The editor of the Sunday Mail (no, not the Mail on Scumday, for which I would never write, but the Glasgow-based paper) was taken by my blog the other day suggesting David Cameron was Alex Salmond’s Trojan Horse in his drive for independence. He asked me to elaborate for today’s paper. Here’s what I said. And if you think this is just a way of avoiding doing a blog on the morning of the Great North Run, you could have a point. Feel free to sponsor me by the way at www.justgiving.com/alastaircampbell

Here goes with the smoked Salmond

There are two party leaders hoping David Cameron becomes Prime Minister at the next general election. One is David Cameron. The other is Alex Salmond. 

And for Scots, there are at least two ways of helping bring it about, and deliver as leader of the UK the most untried, untested, under-scrutinised Prime Minister in history. The most obvious is by voting Tory. Another is by voting SNP. 

Because for all that devolution may have made politics more complex, in the choice of Prime Minister there are only two possibilities – Gordon Brown or David Cameron. 

So why would Salmond prefer Cameron? Because when it comes to the argument for independence, it will be easier made against a very English, very right-wing, very elitist leader of a very English, very right-wing, very elitist government which has shown precious little interest in Scotland. Indeed, so far as Scotland’s relations with the Tories are concerned they are still defined as much by Thatcher as by Cameron. 

It should not be forgotten that Cameron is leader of the Conservative and Unionist Party. Yet he fails to make the strategic case for the Union. He prefers to make short-term tactical points about Gordon Brown being a Scottish Prime Minister who along with fellow Scottish MPs at Westminster should not have a say in issues which only affect England. It is an anti-Union point which plays into Salmond’s hands. It helps explains why the SNP refuse to say whether they want a Labour or Tory government. The truth – a Tory one – does not sit well with much else they say and do. 

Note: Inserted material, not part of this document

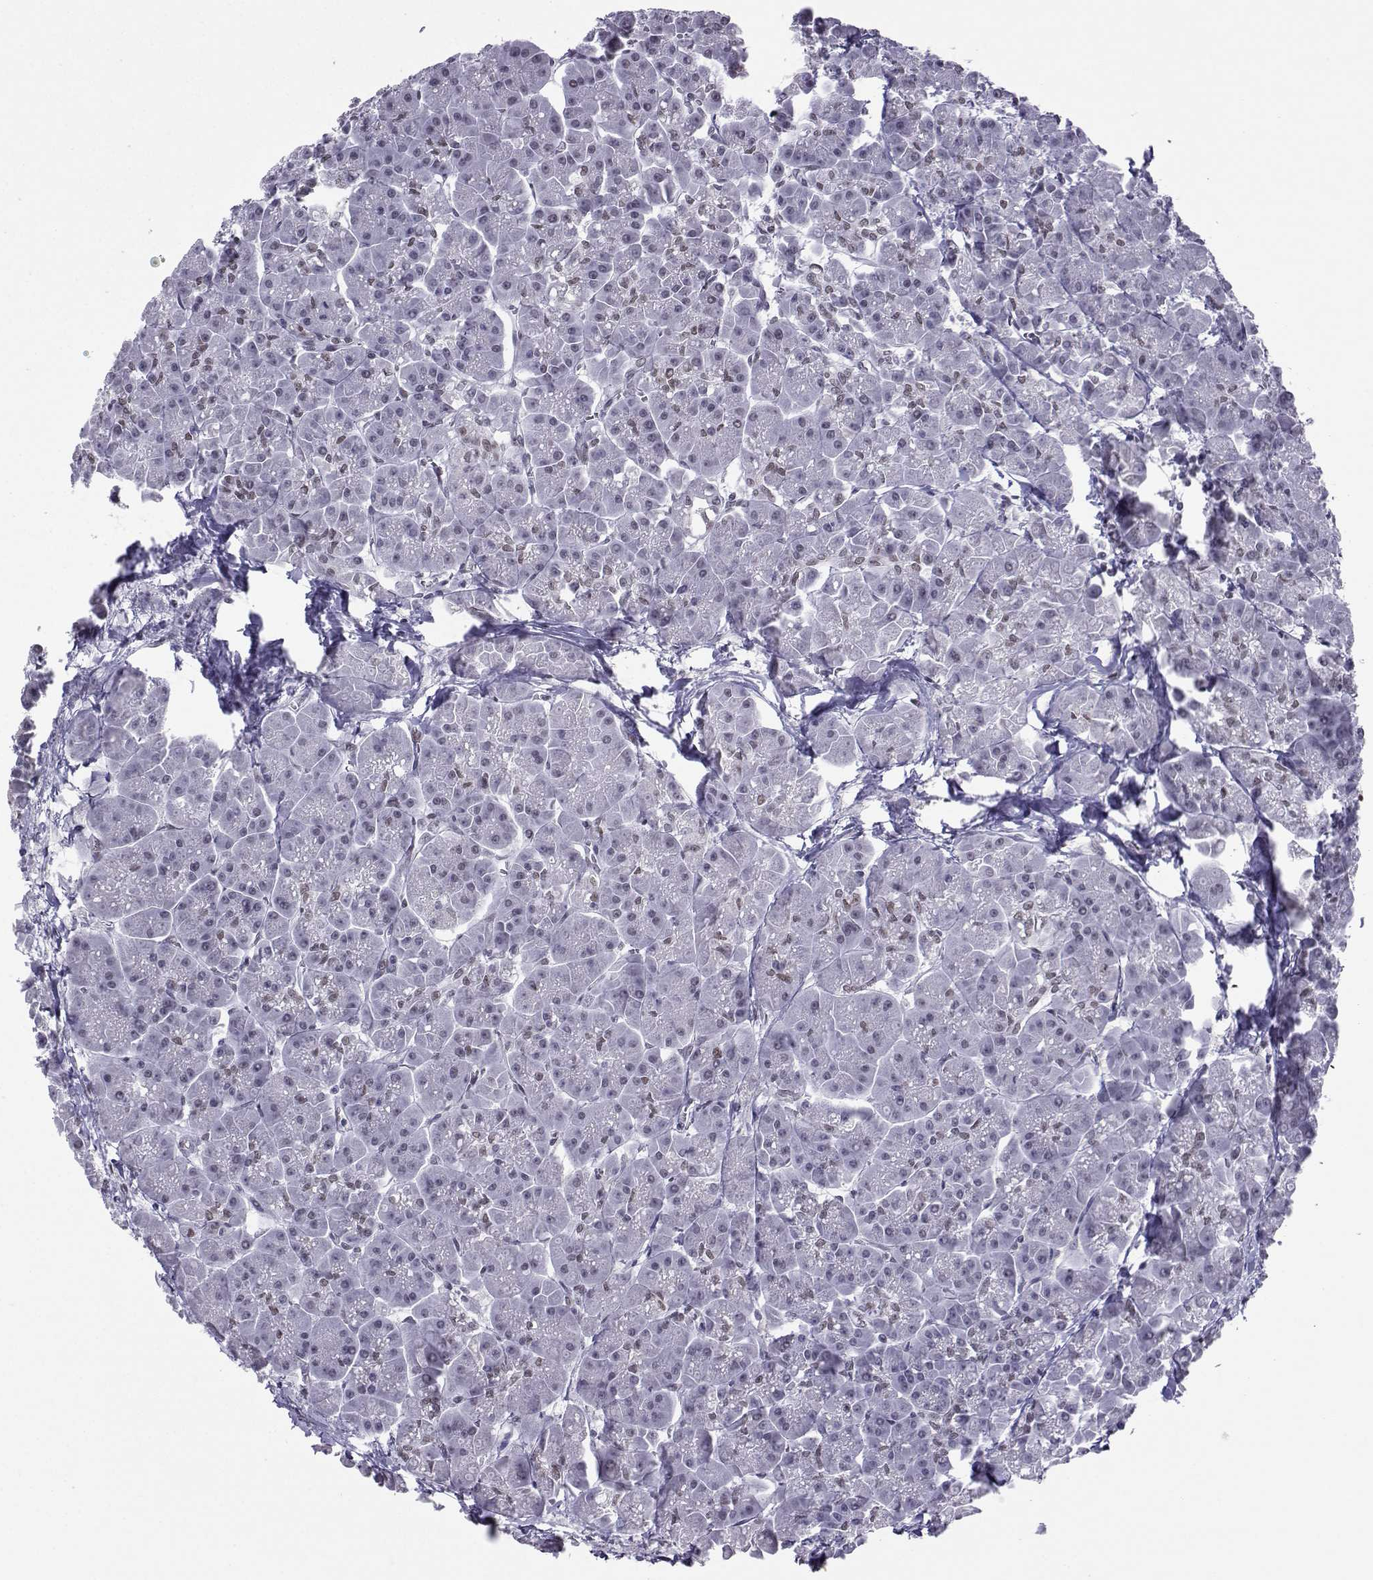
{"staining": {"intensity": "negative", "quantity": "none", "location": "none"}, "tissue": "pancreas", "cell_type": "Exocrine glandular cells", "image_type": "normal", "snomed": [{"axis": "morphology", "description": "Normal tissue, NOS"}, {"axis": "topography", "description": "Pancreas"}], "caption": "DAB immunohistochemical staining of benign pancreas reveals no significant staining in exocrine glandular cells.", "gene": "LORICRIN", "patient": {"sex": "male", "age": 70}}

Former Cabiner minister Michael Portillo, these days more pundit than politician, said a while back that for Tories the Union was no longer ‘sacrosanct’. Quite a statement. He explained: ‘The Convervatives have a better chance of being in government if Scotland is no longer part of the affair.’

If your leadership has been defined by little more than a desire to get back into power, why would anyone think Cameron might not be tempted to follow the logic of what Portillo is saying?

As for Salmond, Labour already knows not to underestimate him as a campaigner. He is a good communicator, and he likes a good fight. He clearly loves the job, and the status and attention it brings. But one year on from the collapse of Lehman Brothers and the global economic crisis it provoked, as recovery begins you would have to say it had more to do with Brown’s leadership and understanding of the issues than Salmond’s. As with Cameron, Salmond does the style stuff better than the substance stuff. 

On substance, Scotland cannot easily walk away from the fact that two of the five banks most affected last year had the country’s name in their titles. Salmond’s pre-crisis vision of Scotland as an Ireland or an Iceland looks pretty lame now. The SNP record on economic assistance for Scots is not as good as Labour’s for the UK. Could that be because his efforts are more focussed on the politics of separation than the economic fallout of a global disaster?

Independence remains the SNP’s USP. The signs are that Salmond is trimming a little on what independence means, and what form it might take. But it remains the driving purpose of his party. And he knows a Tory government in Westminster will provide an easier target for his style of campaigning. He knows too that the games Cameron plays today can help the SNP tomorrow.